Magnitude of the Second Derivative

[StanEvans]

So to find the x values of the stationary points on the curve:
f(x)=x³+3x²
you make f '(x)=0
so:
3x²+6x=0
x=0 or x=-2
Then to find which of these points are maximum or minimum you do f ''(0) and f ''(-2)
so:
6(0)+6=6
6(-2)+6=-6
so the maximum has an x value of -2 and the minimum has an x value of 0.

My question is does the magnitude of a value from the second derivative have any significance?
and if so what does it show or mean?

 

[HallsofIvy]

The 2nd degree Taylor polynomial for this function, about x= 0, is $y= 0+ 0x+ 6x^2= 6x^2$. That tells you that this is, in the neighborhood of x= 0, a parabola. The fact that "6" is positive tells you that it opens upward (so x= 0 is a minimum) and the absolute value tells you how fast it increases as well as the curvature at that point.

The 2nd degree Taylor polynomial for this function, about x= -2, is $y= 4+ 0(x- 2)- 6(x- 2)^2= 4- 6(x- 2)^2$. That tells you that this is, in the neighborhood of x= 2, a parabola. The fact that "-6" is negative tells you that it opens downward (so x= -2 is a maximum) and the absolute value tells you how fast it decreases as well as the curvature at that point.

 

[StanEvans]

The 2nd degree Taylor polynomial for this function, about x= 0, is $y= 0+ 0x+ 6x^2= 6x^2$. That tells you that this is, in the neighborhood of x= 0, a parabola. The fact that "6" is positive tells you that it opens upward (so x= 0 is a minimum) and the absolute value tells you how fast it increases as well as the curvature at that point.

The 2nd degree Taylor polynomial for this function, about x= -2, is $y= 4+ 0(x- 2)- 6(x- 2)^2= 4- 6(x- 2)^2$. That tells you that this is, in the neighborhood of x= 2, a parabola. The fact that "-6" is negative tells you that it opens downward (so x= -2 is a maximum) and the absolute value tells you how fast it decreases as well as the curvature at that point.

ok I think I understand,
just I am not sure what it is that you mean by a 2nd Taylor polynomial.

 

[Ssnow]

As @HallsofIvy said geometrically the second derivative of a function $f(x)$ is proportional with the curvature of the plane curve represented by $f$ by the formula $\kappa=\frac{|f''|}{(1+f'^2)^{3/2}}$.

 

[Mark44]

My question is does the magnitude of a value from the second derivative have any significance?
and if so what does it show or mean?

The 2nd derivative gives the rate of change of the 1st derivative.
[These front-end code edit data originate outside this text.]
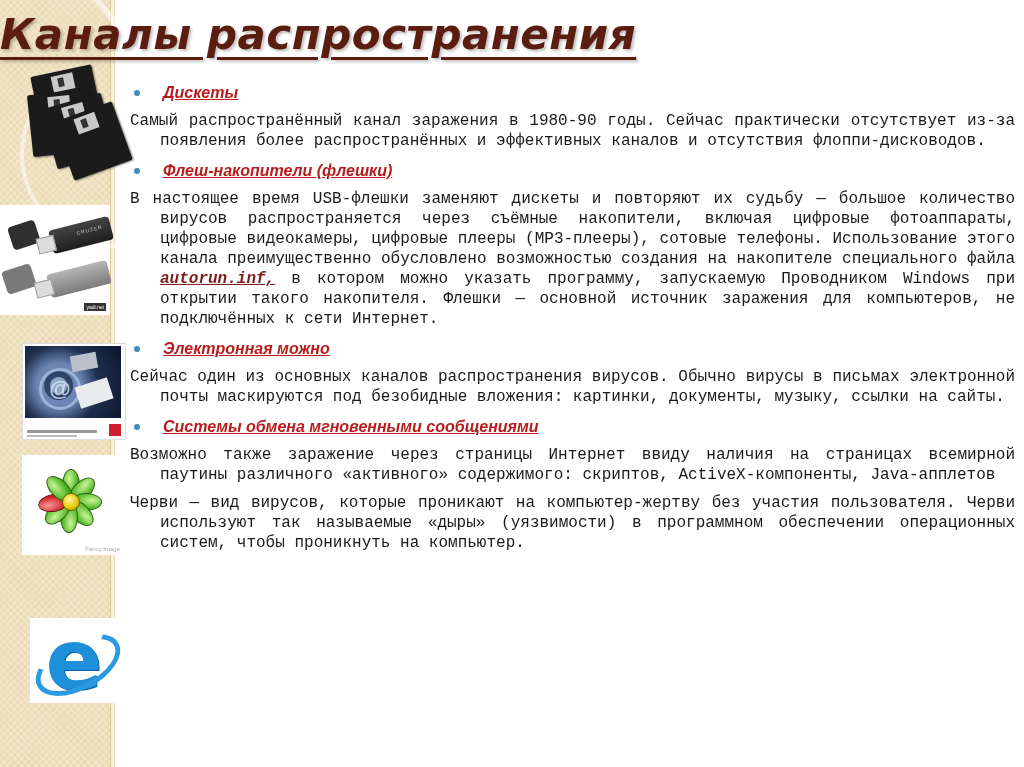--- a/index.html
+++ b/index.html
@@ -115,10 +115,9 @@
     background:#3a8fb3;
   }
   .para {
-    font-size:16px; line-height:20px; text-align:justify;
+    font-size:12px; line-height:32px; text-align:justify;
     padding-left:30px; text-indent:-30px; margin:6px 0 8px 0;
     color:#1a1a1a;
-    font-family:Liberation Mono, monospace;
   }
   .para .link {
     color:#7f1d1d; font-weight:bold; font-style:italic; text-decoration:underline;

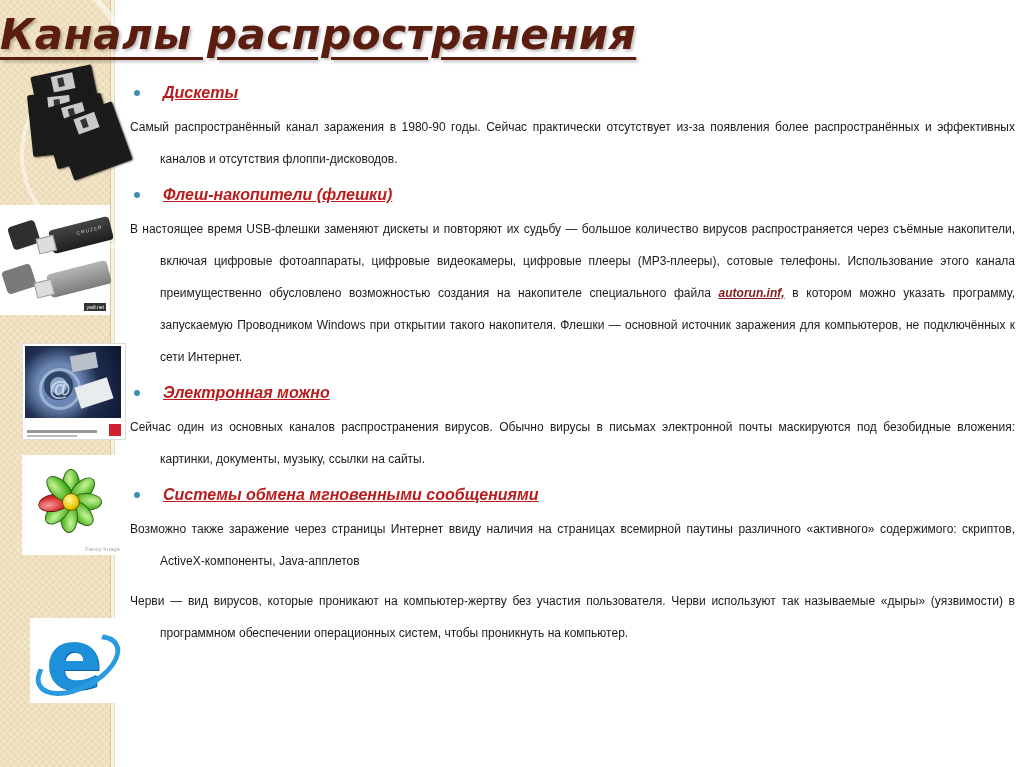--- a/index.html
+++ b/index.html
@@ -212,7 +212,6 @@
 
   <div class="heading">
     <span class="bullet"></span>
-    <span>Системы обмена мгновенными сообщениями</span>
   </div>
 
   <div class="para">Возможно также заражение через страницы Интернет ввиду наличия на страницах всемирной паутины различного «активного» содержимого: скриптов, ActiveX-компоненты, Java-апплетов</div>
If the 2nd derivative is positive, that means that the 1st derivative is increasing, which could mean that it's changing slope from more negative to less negative, or from negative to positive, or from less positive to more positive. You apply this test at critical points where the 1st derivative is 0. So if the slope of the tangent lines to the curve is negative to the left of the critical point, but positive to the right, then the critical point is a relative minimum.

The situation is similar when the 2nd derivative is negative, but here we're dealing with a relative maximum.

 

[Mark44]

My question is does the magnitude of a value from the second derivative have any significance?

The magnitude doesn't have much significance -- just its sign.

 

[StanEvans]

ok thank you for helping